REPUBLIKA.CO.ID, JAKARTA -- Islamic Science Research Network (ISRN) dari UHAMKA menilai awal waktu Subuh dan Isya perlu dievaluasi. ISRN yang telah melakukan penelitian selama berbulan-bulan menemukan waktu Subuh yang biasa dipraktikan masyarakat Indonesia lebih awal dari waktu seharusnya. Begitu pula waktu Isya, diketahui lebih telat dari waktu seharusnya.
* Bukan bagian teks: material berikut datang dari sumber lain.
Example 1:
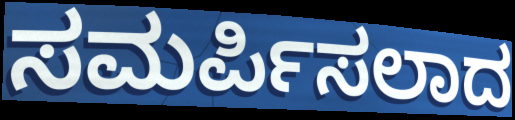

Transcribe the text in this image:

ಸಮರ್ಪಿಸಲಾದ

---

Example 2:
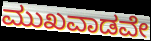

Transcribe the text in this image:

ಮುಖವಾಡವೇ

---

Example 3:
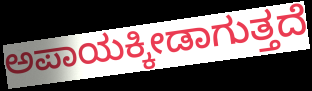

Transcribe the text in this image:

ಅಪಾಯಕ್ಕೀಡಾಗುತ್ತದೆ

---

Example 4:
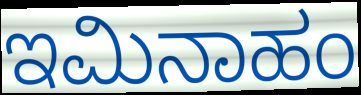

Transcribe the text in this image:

ಇಮಿನಾಹಂ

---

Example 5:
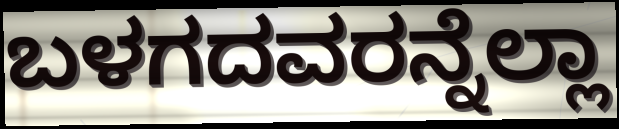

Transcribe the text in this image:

ಬಳಗದವರನ್ನೆಲ್ಲಾ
ISRN menyampaikan fakta saintifik hasil penelitiannya ini di Pusat Pengkajian dan Pengembangan Islam Jakarta - Jakarta Islamic Centre (PPPIJ-JIC) pada Senin (21/8). Puluhan orang dari kalangan akademisi, ahli falakiah, peneliti, pengurus masjid dan majelis taklim menyimak paparan dari ISRN.
Ketua ISRN dari UHAMKA, Prof Tono Saksono mengatakan, alat yang digunakan dalam penelitiannya adalah Sky Quality Meter (SQM). Alat ini digunakan untuk mengukur magnitudo. Alat untuk mengukur besaran yang menunjukan tingkat keterangan sebuah benda atau objek. ISRN juga menggunakan All Sky Camera, sebuah kamera cembung yang dapat memotret 360 derajat.
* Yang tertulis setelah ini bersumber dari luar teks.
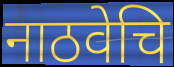
नाठवेचिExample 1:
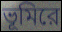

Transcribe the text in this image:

ভূমিরে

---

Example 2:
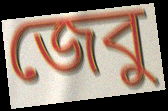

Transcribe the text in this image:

জেবু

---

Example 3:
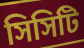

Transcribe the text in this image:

সিসিটি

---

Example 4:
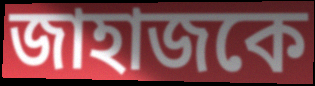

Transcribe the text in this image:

জাহাজকে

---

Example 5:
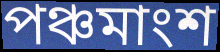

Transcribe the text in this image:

পঞ্চমাংশ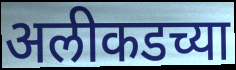
अलीकडच्या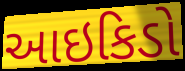
આઇકિડોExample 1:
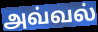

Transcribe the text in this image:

அவ்வல்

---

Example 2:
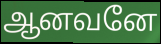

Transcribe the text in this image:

ஆனவனே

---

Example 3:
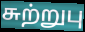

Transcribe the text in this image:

சுற்றுபு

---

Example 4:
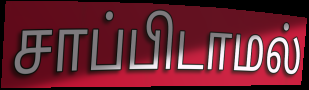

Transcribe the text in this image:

சாப்பிடாமல்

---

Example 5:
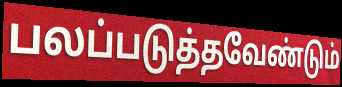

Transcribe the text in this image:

பலப்படுத்தவேண்டும்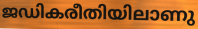
ജഡികരീതിയിലാണുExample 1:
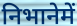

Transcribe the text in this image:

निभानेमें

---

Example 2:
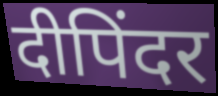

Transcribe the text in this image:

दीपिंदर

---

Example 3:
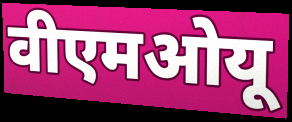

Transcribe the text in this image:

वीएमओयू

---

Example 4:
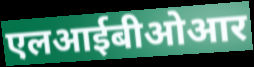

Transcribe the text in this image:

एलआईबीओआर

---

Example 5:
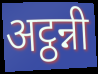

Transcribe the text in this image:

अट्ठन्नीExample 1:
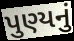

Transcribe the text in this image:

પુણ્યનું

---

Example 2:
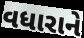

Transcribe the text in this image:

વધારાને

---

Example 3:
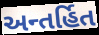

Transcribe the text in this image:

Dua alat tersebut digunakan untuk mengumpulkan data guna mengetahui kedatangan waktu fajar dan waktu Subuh. Data yang dikumpulkan alat tersebut diproses dengan bantuan komputer, kemudian disesuaikan dengan ayat-ayat Alquran dan hadis.
"Kami melakukan penelitian ini sudah tujuh bulan, kami menyadari baru-baru ini, waktu Subuh ternyata lebih cepat dari seharusnya," kata Prof Tono kepada Republika di PPPIJ-JIC, Senin (21/8).
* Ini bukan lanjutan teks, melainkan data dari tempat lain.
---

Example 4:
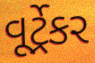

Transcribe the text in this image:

વૂર્ટ્રેકર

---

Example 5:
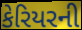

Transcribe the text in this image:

કેરિયરની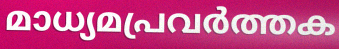
മാധ്യമപ്രവർത്തക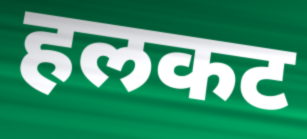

Ia menerangkan, waktu fajar atau waktu Subuh ternyata terjadi pada rata-rata dip 12,9 derajat. Artinya, posisi Matahari berada di bawah ufuk pada posisi dip 12,9 derajat, itulah waktu Subuh yang seharusnya. Menurutnya, pada kondisi ini cahaya Matahari sudah mulai nampak.
Tapi, masyarakat Indonesia pada umumnya memulai Azan Shubuh saat posisi Matahari masih di 20 derajat di bawah ufuk. Dengan demikian, lanjut Prof Tono, waktu Shubuh di Indonesia lebih cepat dan selisihnya sampai dip 7,1 derajat.
Berdasarkan kecepatan rotasi bumi, waktu yang dibutuhkan dari dip ke dip sekitar 4 menit. Kalau waktu Subuh lebih awal sampai dip 7,1 derajat, maka waktu Shubuh lebih awal 28 menit. "Waktu Shubuh berarti 7,1 derajat lebih awal, jadi lebih awal 28 menit," ujarnya.
Berdasarkan hasil penelitian ISRN, waktu Shalat Isya pun dinilai lebih lambat dari waktu seharusnya. Dikhawatirkan, orang-orang masih ada yang melaksanakan Shalat Magrib padahal sebenarnya sudah memasuki waktu Isya.
Prof Tono yang juga anggota Majelis Tarjih Pimpinan Pusat (PP) Muhammadiyah menyampaikan, berdasar hasil penelitian selama berbulan-bulan menggunakan teknologi modern, waktu Isya di Indonesia yang sering dipraktikan masyarakat pada umumnya saat posisi Matahari berada di dip 18 derajat di bawah ufuk. Padahal, seharusnya waktu Isya dimulai pada saat posisi Matahari berada di dip 11,1 derajat di bawah ufuk.
Dengan demikian, dijelaskan dia, waktu Isya lebih lambat dip 6,9 derajat dari waktu seharusnya. "Artinya Isyanya terlalu lambat kira-kira sekitar 28 menit. Sebetulnya untuk Isya tidak apa-apa terlalu lambat, tapi Maghribnya dikhawatirkan orang mengira itu masih waktu Maghrib, padahal sebetulnya sudah tidak boleh karena itu sudah masuk waktu Isya, itu persoalannya," jelasnya.
Ia juga menyampaikan, hasil penelitian ISRN ingin disosialisasikan kepada masyarakat luas. Sebab, melaksanakan shalat harus pada waktunya sesuai perintah Allah.